Reminiscence Therapy is using discussions and photos from the past to stimulate the patient’s memory.

Perhaps the best demonstration of the use of this type of intervention was seen in the hit “The Notebook” starring Ryan Gosling and Rachel McAdams. The plot of the film is based around the character of an elderly James Garner reading a love story to his wife who is stricken by Alzheimer’s and therefore no longer recognizes him as her loving husband.

She thinks he’s just a nice a man who likes to read her a story out of his notebook.

The story he reads is about how two teenagers once met at a carnival and fell in love. The love story he reads is plagued with problems since the boy played by Ryan Gosling is from a poor family and his love interest Rachel McAdams is from a well to do family who are trying to end the relationship.
Although it was not reviewed well when it first came out this film is now widely considered to be one of the great romantic love stories in film history.

For our purposes it demonstrates power of reminiscence therapy by showing how a person can retrieve memory for the past when given the correct approach. The film is heart rending because it shows how temporary the woman’s grasp on reality can be but still it provides us hope.
The other great film about Alzheimer’s and one which garnered 10 Academy Award nominations was “On Golden Pond” made in 1981.

It starred Henry Fonda, Katharine Hepburn and Jane Fonda and both Fonda and Hepburn won Oscars for their role as an elderly couple facing the grim reality of the first stage of Alzheimer’s.
There is a fact that connects these two great films. The Notebook was directed by Nick Cassavetes who placed his mother Gena Rowlands in the starring role. “On Golden Pond” was initially a Broadway play and Jane Fonda bought the rights of the play in order to make it into a film which her father Henry Fonda could star in.

The family intimacy and love that one feels in both these superb films was partly based upon the real human love that was part of the principals involved.
And there is one other thing that makes these films seem so moving.

Most great pieces of art are founded upon extreme pain that is faced by the artist and overcome through the making of the artwork. And when that particular artistic triumph relates to the populations shared pain then you have a hit on your hands. Who among us has not experienced a parent who has slipped into gradual decline and death?

If it has not happened to you yet it will soon enough.
I recall my father when he was in his nineties calling me up from his home in Florida and asking me outlandish questions like who was the Boston Red Sox second basement in 1965.

Or who was the big Detroit Tigers reliever in 1958? He was really nervous about all that because he had a fear that his memory was slipping away.

Now in his case this couldn’t be further from the truth because when I would visit him I would see all the lists he made with literally thousands of names of big league players from each team, which position they played and what their batting average was.

That story demonstrated two things.
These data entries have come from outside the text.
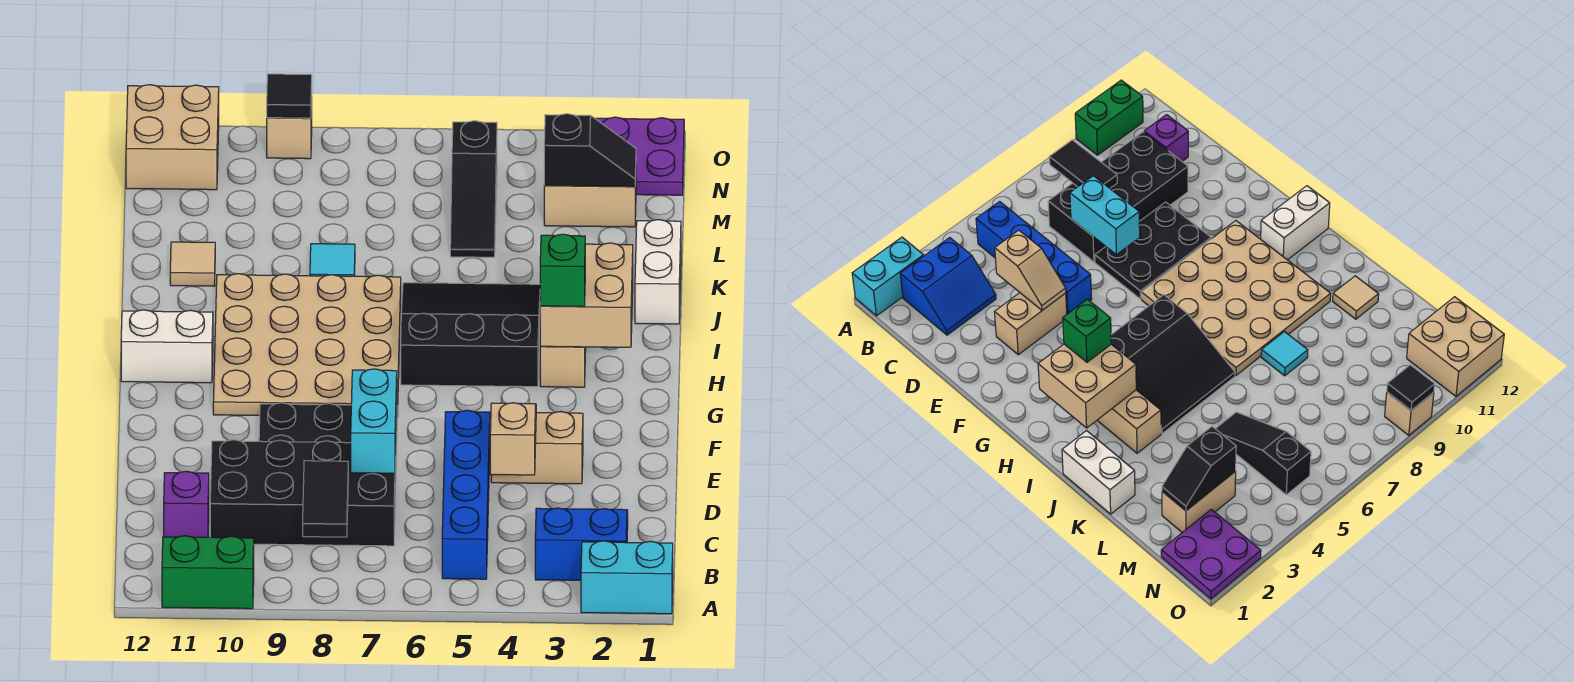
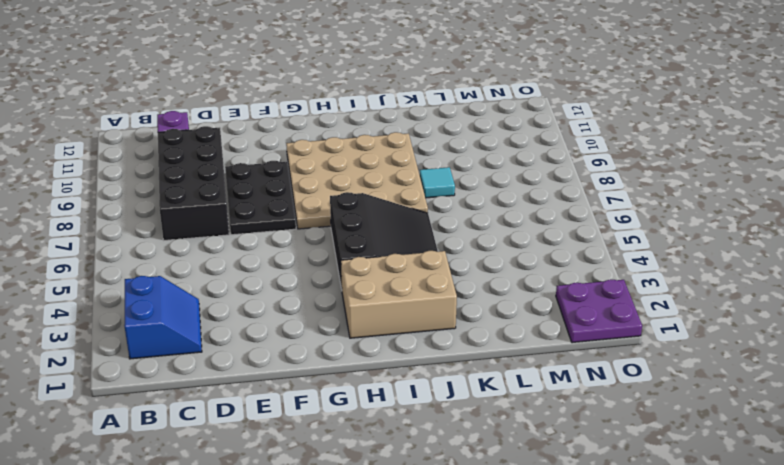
tan brick H2:J3 level 1 -> tan brick H3:J3 level 1
none -> cyan brick A1:A2 level 1
none -> green brick A10:A11 level 1
none -> blue brick B5:E5 level 1

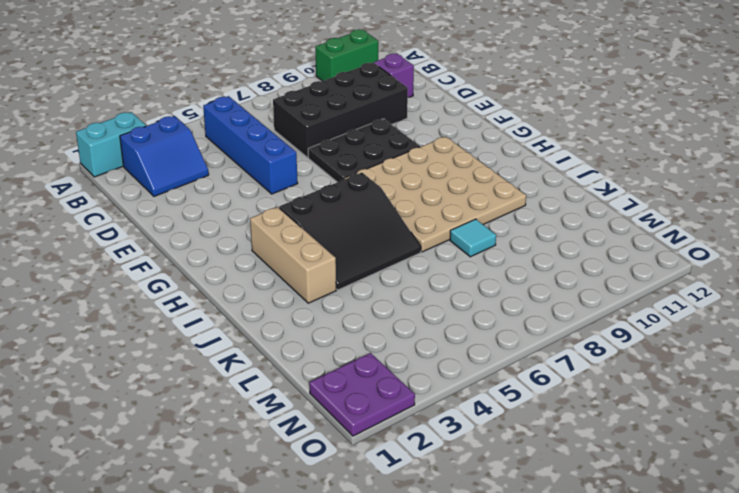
none -> tan brick E3:E4 level 1
none -> white brick H11:H12 level 1
none -> white brick J1:K1 level 1

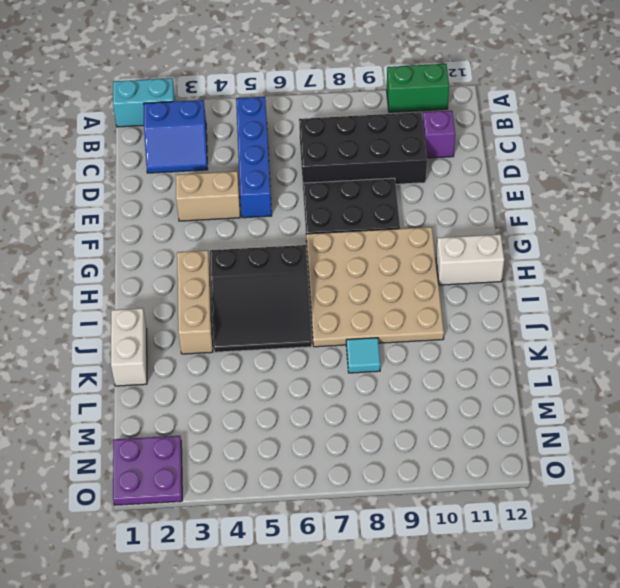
none -> tan tile K11 level 1
none -> black slope L5:N5 level 1 top N
none -> tan brick M2:M3 level 1

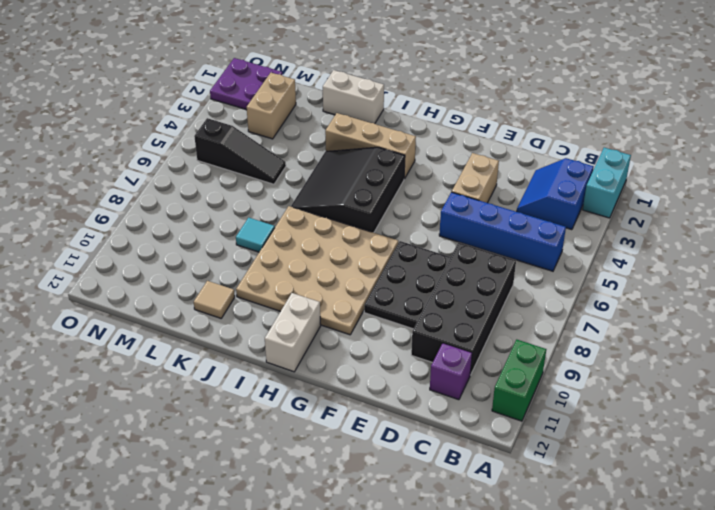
none -> tan brick N11:O12 level 1
none -> tan brick O9 level 1
none -> black tile B8:C8 level 2

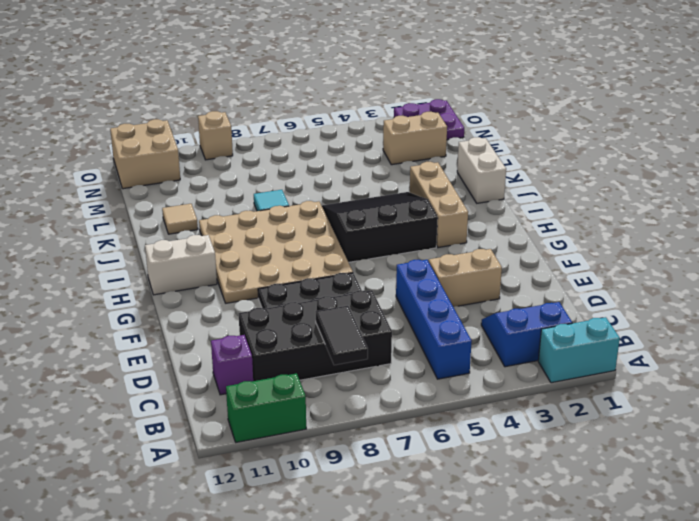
none -> black slope L5:N5 level 1 top N
none -> tan slope D4:E4 level 2 top D
none -> cyan brick D7:E7 level 2

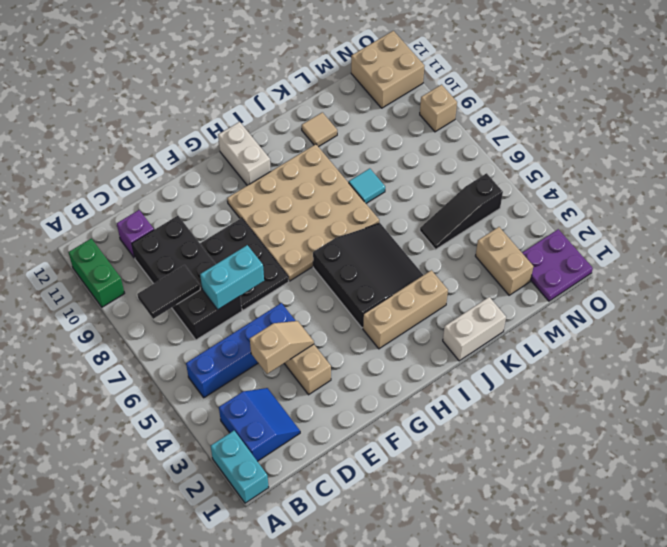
none -> tan brick H2:I3 level 2
none -> black slope M2:M3 level 2 top 3
none -> black tile O9 level 2

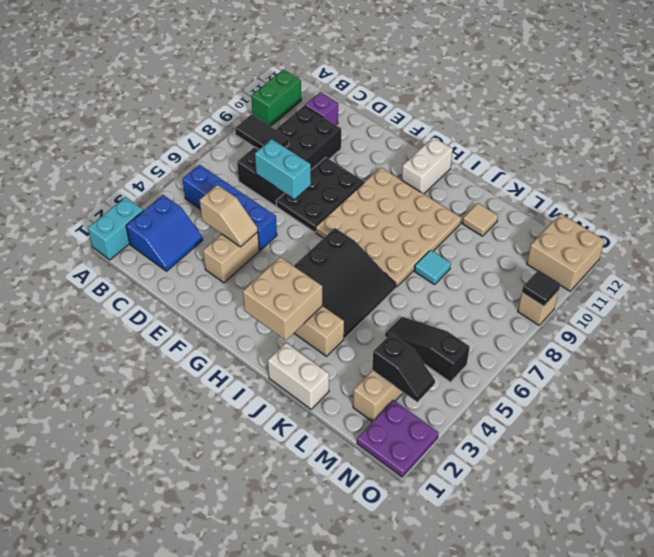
black slope M3:N3 level 2 top M -> black slope M2:M3 level 2 top 3
none -> green brick H3 level 3

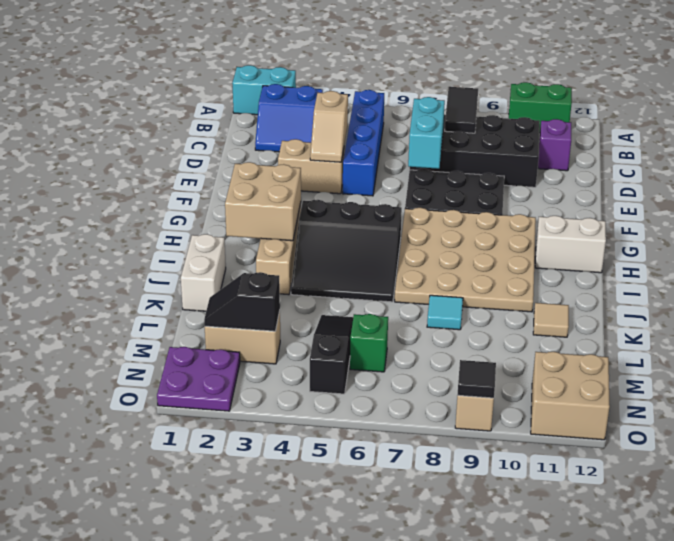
green brick M6 level 1 -> green brick H3 level 3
It shows that we cherish memory a great deal and that we can fool ourselves into thinking we have dementia when in fact we do not.

Our brains are designed to forget about 90 percent of input within 18 seconds. If not for this our minds would become hopelessly jumbled up.

“The Mind of a Mnemonist” by the Russian psychologist A.R. Luria is the story of a man who could not forget anything at all and that this incapacitated him in every way.
Alzheimer’s is a dreadful disease that wreaks havoc on too many families but we at least can find some solace in a few great films that address this illness and show us ways to overcome the suffering.

If you have someone in your family that has dementia and you need to find some hope go watch those two movies. I promise you will shed some tears but feel better in the end.